If you’re a chip designer, you can find all the ~~gory~~ glorious details of how the TPU works in Google’s paper. The numbers that matter most here, though, are that based on Google’s own benchmarks (and it’s worth keeping in mind that this is Google evaluating its own chip), the TPUs are on average 15x to 30x faster in executing Google’s regular machine learning workloads than a standard GPU/CPU combination (in this case, Intel Haswell processors and Nvidia K80 GPUs). And because power consumption counts in a data center, the TPUs also offer 30x to 80x higher TeraOps/Watt (and with using faster memory in the future, those numbers will probably increase).

It’s worth noting that these numbers are about using machine learning models in production, by the way — not about creating the model in the first place.

Google also notes that while most architects optimize their chips for convolutional neural networks (a specific type of neural network that works well for image recognition, for example). Google, however, says, those networks only account for about 5 percent of its own data center workload while the majority of its applications use multi-layer perceptrons.

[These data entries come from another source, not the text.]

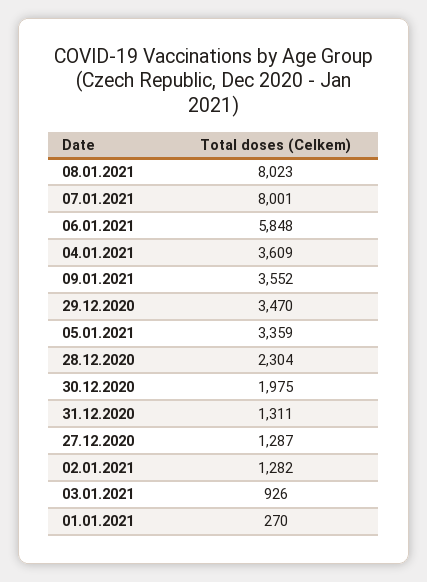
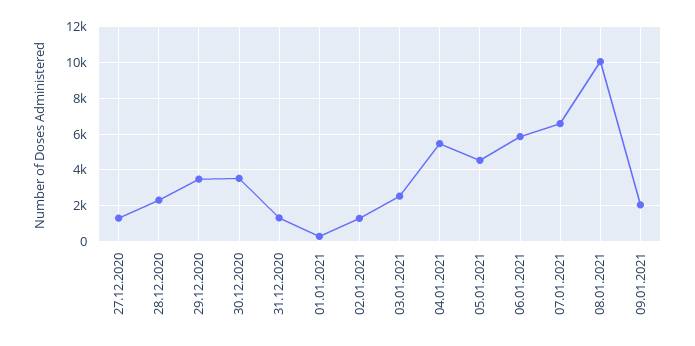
08.01.2021: 8023 -> 10000
07.01.2021: 8001 -> 6500
04.01.2021: 3609 -> 5500
09.01.2021: 3552 -> 2000
05.01.2021: 3359 -> 4500
30.12.2020: 1975 -> 3500
03.01.2021: 926 -> 2500

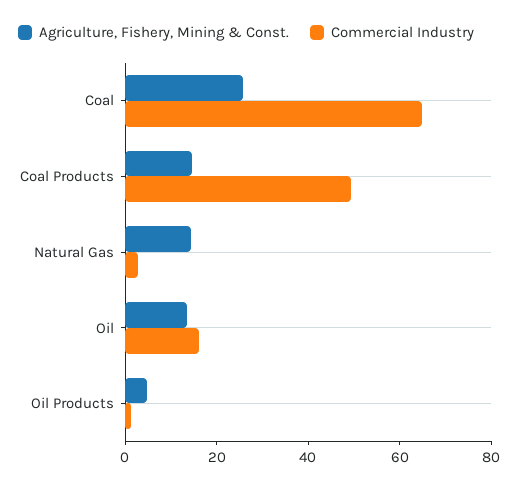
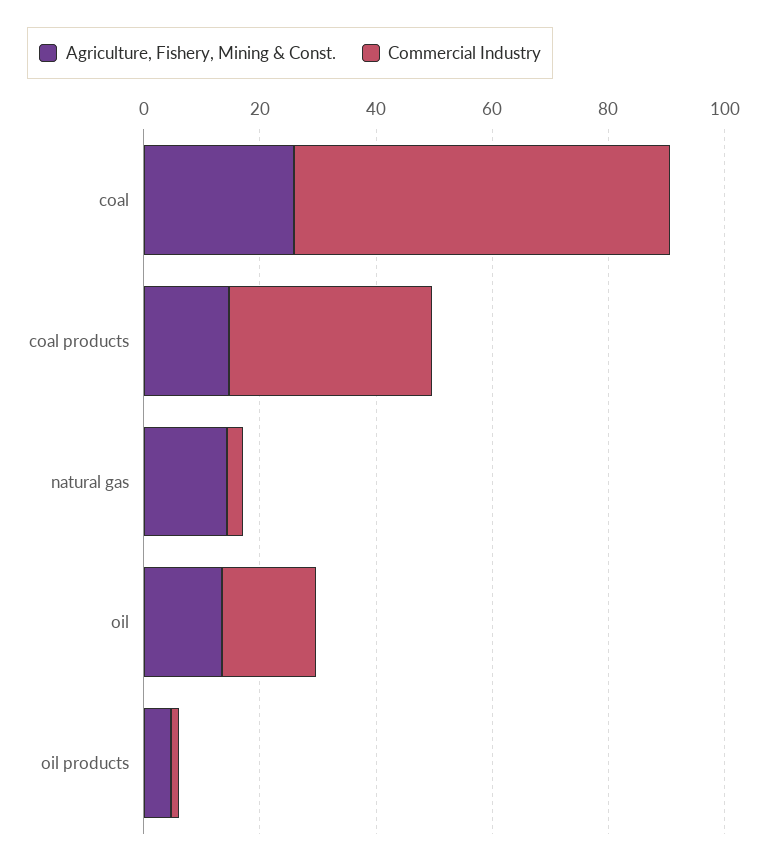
Commercial Industry, Coal Products: 50 -> 35

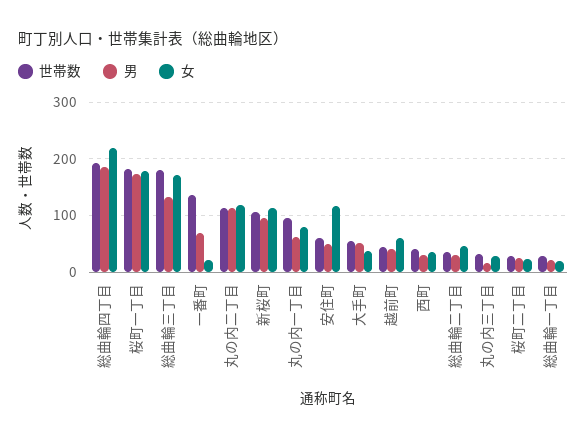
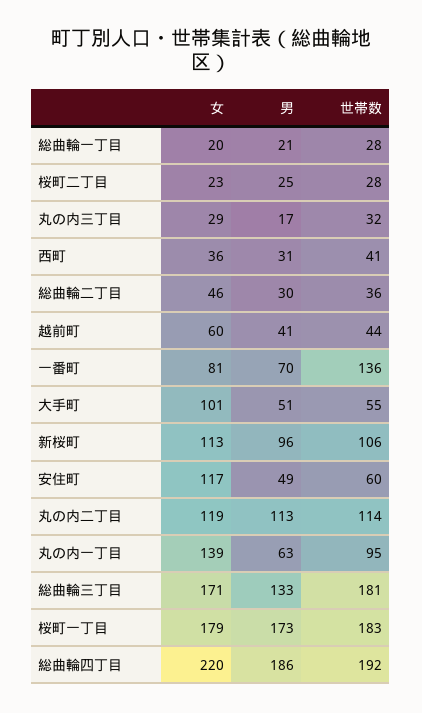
女, 一番町: 20 -> 81
女, 丸の内一丁目: 80 -> 139
女, 大手町: 40 -> 101

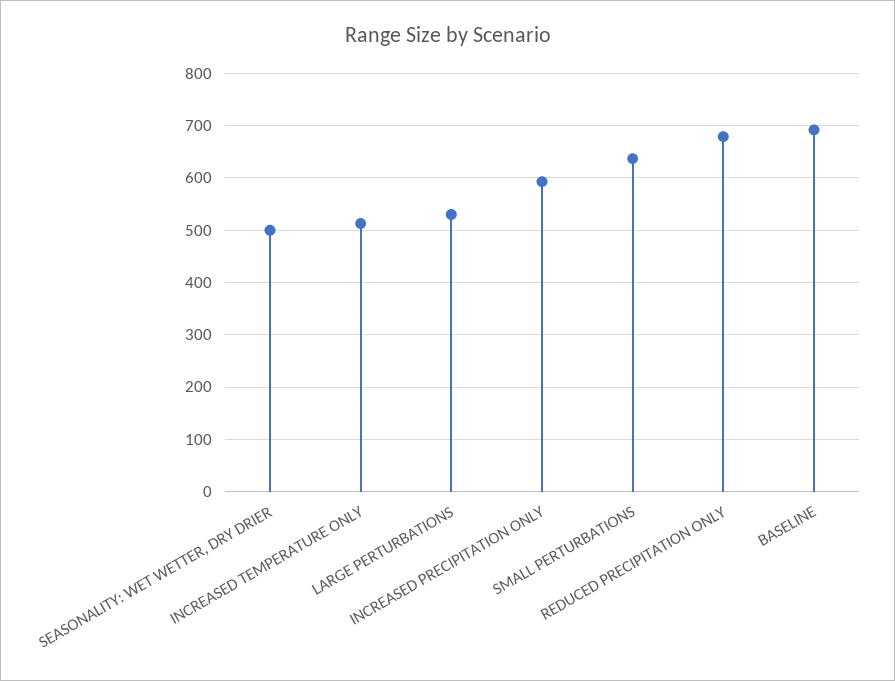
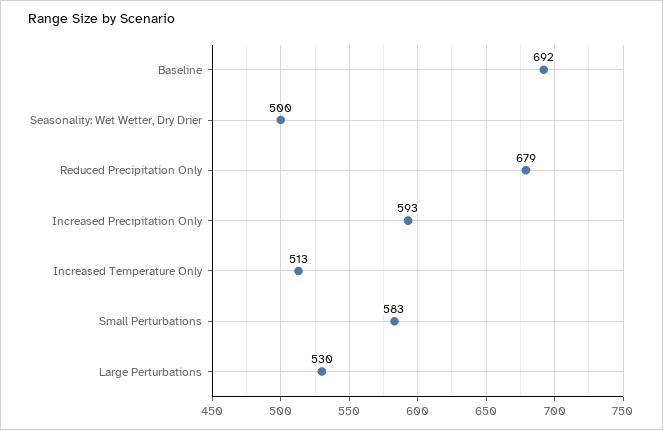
SMALL PERTURBATIONS: 640 -> 583

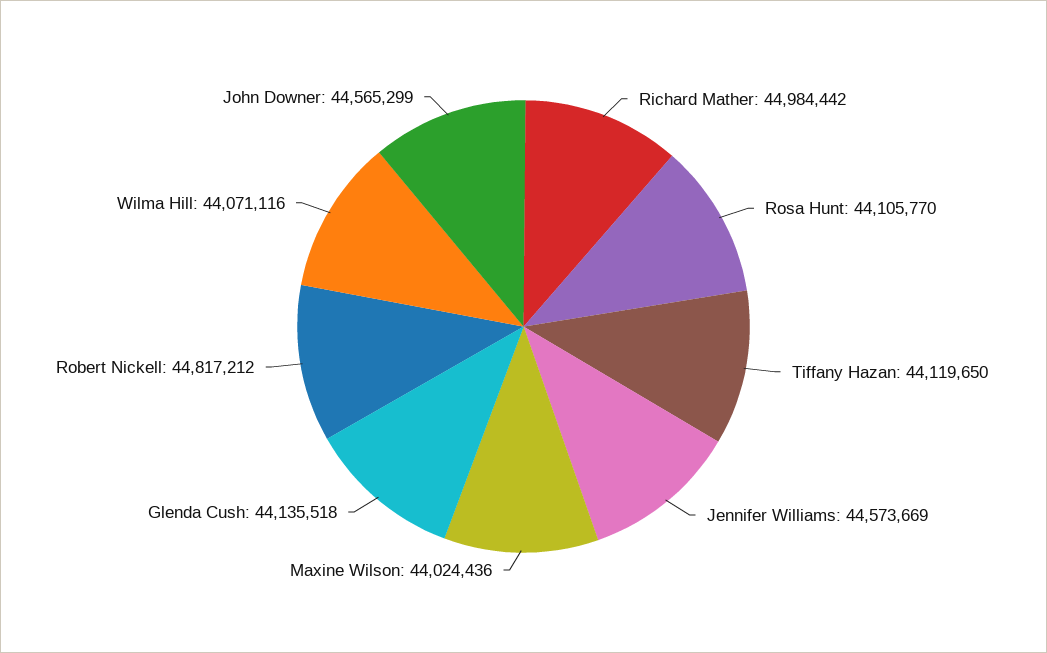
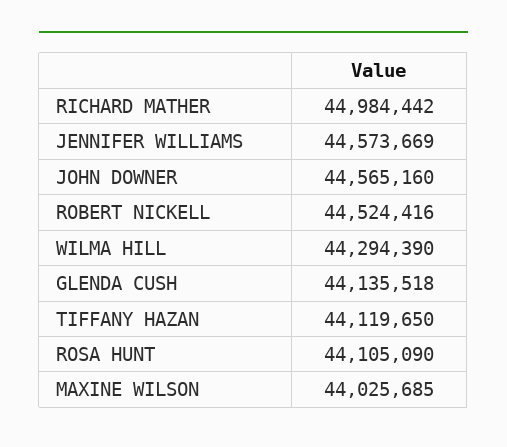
Rosa Hunt: 44105770 -> 44105090
Maxine Wilson: 44024436 -> 44025685
Robert Nickell: 44817212 -> 44524416
Wilma Hill: 44071116 -> 44294390
John Downer: 44565299 -> 44565160

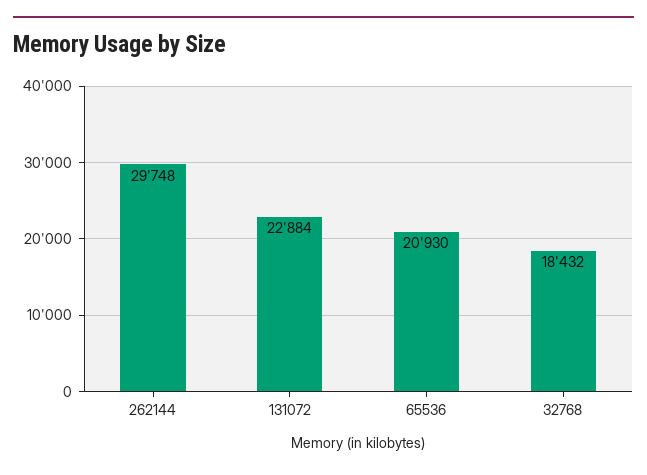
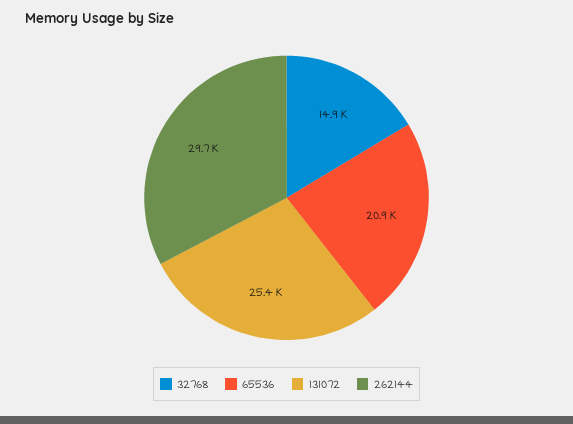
131072: 22884 -> 25400
32768: 18432 -> 14900

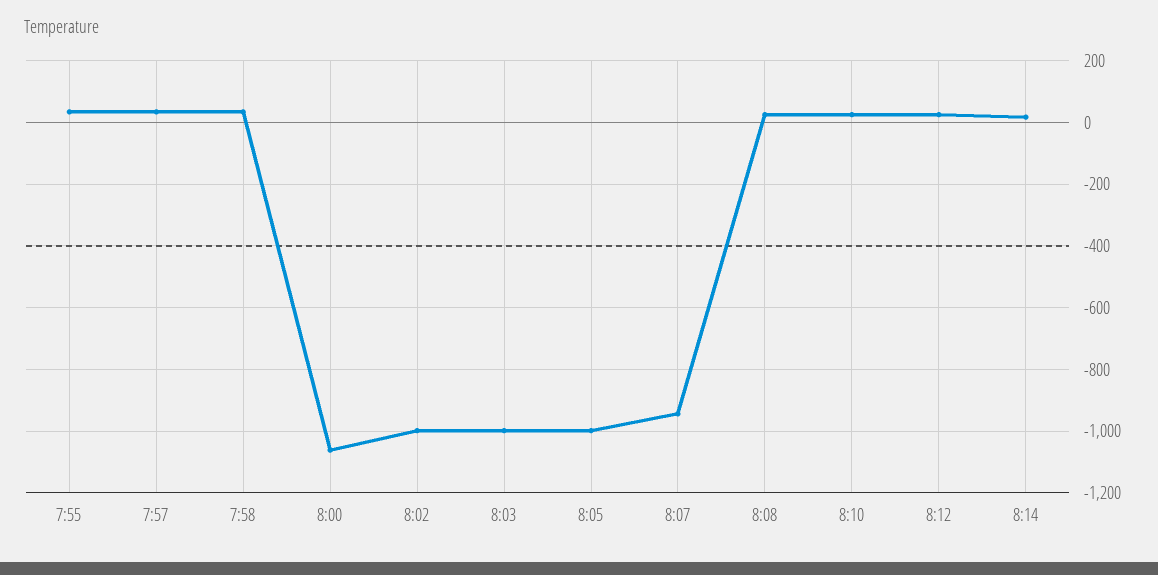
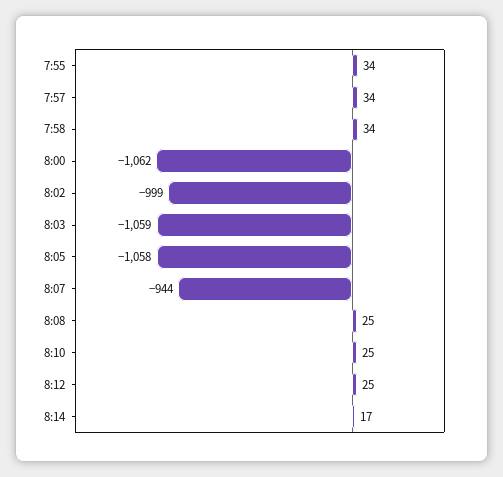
8:03: -1000 -> -1059
8:05: -1000 -> -1058

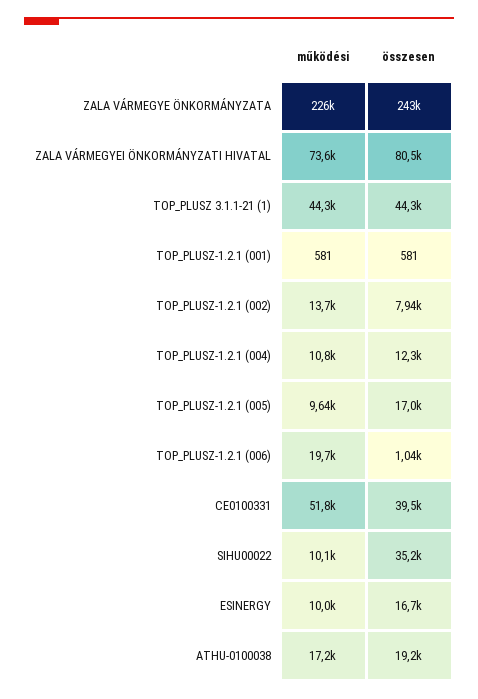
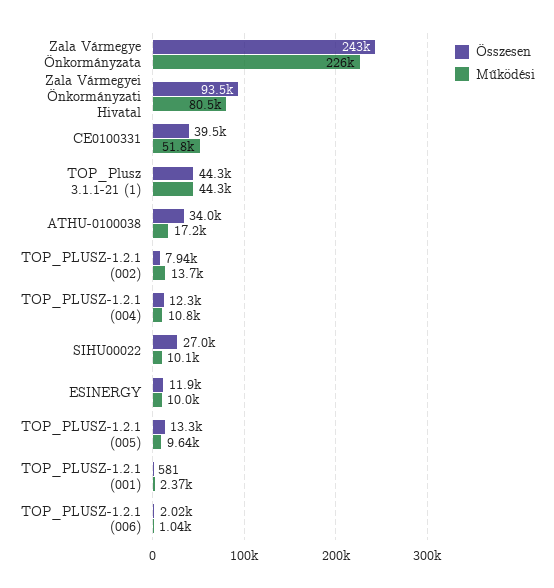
működési, ZALA VÁRMEGYEI ÖNKORMÁNYZATI HIVATAL: 73600 -> 80500
összesen, ZALA VÁRMEGYEI ÖNKORMÁNYZATI HIVATAL: 80500 -> 93500
működési, TOP_PLUSZ-1.2.1 (001): 581 -> 2370
összesen, TOP_PLUSZ-1.2.1 (005): 17000 -> 13300
működési, TOP_PLUSZ-1.2.1 (006): 19700 -> 1040
összesen, TOP_PLUSZ-1.2.1 (006): 1040 -> 2020
összesen, SIHU00022: 35200 -> 27000
összesen, ESINERGY: 16700 -> 11900
összesen, ATHU-0100038: 19200 -> 34000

Google says it started looking into how it could use GPUs, FPGAs and custom ASICS (which is essentially what the TPUs are) in its data centers back in 2006. At the time, though, there weren’t all that many applications that could really benefit from this special hardware because most of the heavy workloads they required could just make use of the excess hardware that was already available in the data center anyway. “The conversation changed in 2013 when we projected that DNNs could become so popular that they might double computation demands on our data centers, which would be very expensive to satisfy with conventional CPUs,” the authors of Google’s paper write. “Thus, we started a high-priority project to quickly produce a custom ASIC for inference (and bought off-the-shelf GPUs for training).” The goal here, Google’s researchers say, “was to improve cost-performance by 10x over GPUs.”

Google isn’t likely to make the TPUs available outside of its own cloud, but the company notes that it expects that others will take what it has learned and “build successors that will raise the bar even higher.”